We're All Wrong in the Same Places

We're All Wrong in the Same Places

Photo by jean wimmerlin on Unsplash

A paper published earlier this year compared more than 350 AI models and looked at the questions they get wrong. When models fail, they tend to fail together, agreeing on the same wrong answer about 60% of the time. Random chance would land at 33%. The best models were worst at this, clustering on incorrect answers more reliably than weaker models did.

For most of intellectual history, error correction across a field happened through variation. Your blind spot was someone else’s obvious objection. People approached the same problem from different angles, read different things and came up with different answers based on knowledge and/or intuition. One person’s error got caught by another person’s different framing.

Now everyone is consulting the same LLM’s that have been trained on the same data. The variation doesn’t disappear altogether. It stops doing its job.

There’s a 2026 paper that calls this “Invisible Groupthink.” When a whole team asks the same AI around the same time, they converge without any of the usual warning signs. Normally you can feel groupthink building: someone senior pushes a view, speaking up gets costly and people go quiet instead of saying the thing that needs saying. None of that happens here with LLM’s because nobody pushed and nobody went quiet. Everyone sent the same question to the same place, got a similar kind of answer, and it came back looking like genuine agreement. The signal that something’s wrong is gone because the mechanism that would produce it never operated.

Organizations are making strategy calls, investment theses, hiring decisions, and market reads from the same source. The variation that used to exist across those decisions didn’t disappear…it was replaced by correlation. When the source is right, everyone benefits. When it’s wrong, the mistakes stack on each other. Everybody shares the blind spot and there’s nobody standing at a different angle to catch it.

A paper in Nature Communications Psychology this year found the same pattern in research itself, with academic work bunching up around topics and methods AI happens to be good at. Work that doesn’t fit the AI story, the authors write, “may struggle for legitimacy or resources.” Nobody sat down and decided to narrow the field; it just drifted toward whatever the tools were trained on, and the questions that might have kept it honest quietly stopped getting funded.

You can see the surface version of this in content and professional work. A USC study published in Trends in Cognitive Sciences earlier this year found that after an LLM edits a piece of writing, the markers that identify the writer’s perspective start to disappear. Researchers tracking 52,000 chess players over five years found the same pattern : playing styles converged as players got feedback from the same AI system. This is the visible layer. It’s easy to read as a style gripe and scroll past.

I wrote a few weeks ago about what happens when you ask AI for a second opinion : it tends to agree with you because it was trained to. The 60% error-clustering finding is the field-level version of that problem. If your second opinion agrees with you, and mine agrees with me, and we’re both asking the same model, neither of us got an independent perspective. Instead, we get agreement from the same source.

Not everyone reads it this way.
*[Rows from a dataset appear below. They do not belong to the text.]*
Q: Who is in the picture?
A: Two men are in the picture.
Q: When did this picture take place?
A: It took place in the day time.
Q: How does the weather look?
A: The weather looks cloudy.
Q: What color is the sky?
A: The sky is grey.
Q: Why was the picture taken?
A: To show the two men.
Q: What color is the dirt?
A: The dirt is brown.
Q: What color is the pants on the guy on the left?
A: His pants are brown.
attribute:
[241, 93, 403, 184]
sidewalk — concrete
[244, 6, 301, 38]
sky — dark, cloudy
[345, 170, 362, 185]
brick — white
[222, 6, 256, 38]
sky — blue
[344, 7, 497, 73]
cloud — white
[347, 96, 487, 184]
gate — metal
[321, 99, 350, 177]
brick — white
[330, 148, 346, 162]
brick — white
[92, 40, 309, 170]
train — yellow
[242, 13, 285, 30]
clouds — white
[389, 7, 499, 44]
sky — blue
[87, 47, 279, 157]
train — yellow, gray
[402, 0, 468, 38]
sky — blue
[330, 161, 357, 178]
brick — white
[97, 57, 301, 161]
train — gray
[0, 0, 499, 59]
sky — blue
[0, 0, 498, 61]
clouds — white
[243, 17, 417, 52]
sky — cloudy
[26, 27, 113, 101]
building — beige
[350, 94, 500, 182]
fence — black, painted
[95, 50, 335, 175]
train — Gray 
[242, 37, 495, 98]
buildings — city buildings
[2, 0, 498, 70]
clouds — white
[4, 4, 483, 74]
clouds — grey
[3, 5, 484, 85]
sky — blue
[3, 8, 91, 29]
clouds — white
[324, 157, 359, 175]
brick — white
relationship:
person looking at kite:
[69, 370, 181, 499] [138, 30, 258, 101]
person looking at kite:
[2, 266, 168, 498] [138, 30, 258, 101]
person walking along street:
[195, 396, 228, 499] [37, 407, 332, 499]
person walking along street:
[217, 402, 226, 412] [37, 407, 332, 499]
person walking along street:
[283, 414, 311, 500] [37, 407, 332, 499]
A 2024 study found that people exposed to AI suggestions actually produced more varied ideas than those who didn’t use the tools at all. That’s a real result. The catch is what those people were doing with the output: using it as a starting point and then pushing back, not taking it wholesale. Most people, though, don’t push back so the diversity gains found in that research probably don’t survive the typical workflow.

The tools are good and the work looks fine, which is what makes this hard to catch. A whole field converging on the same answer looks exactly like a lot of smart people independently arriving at the truth. From the inside, there’s no way to tell those two apart.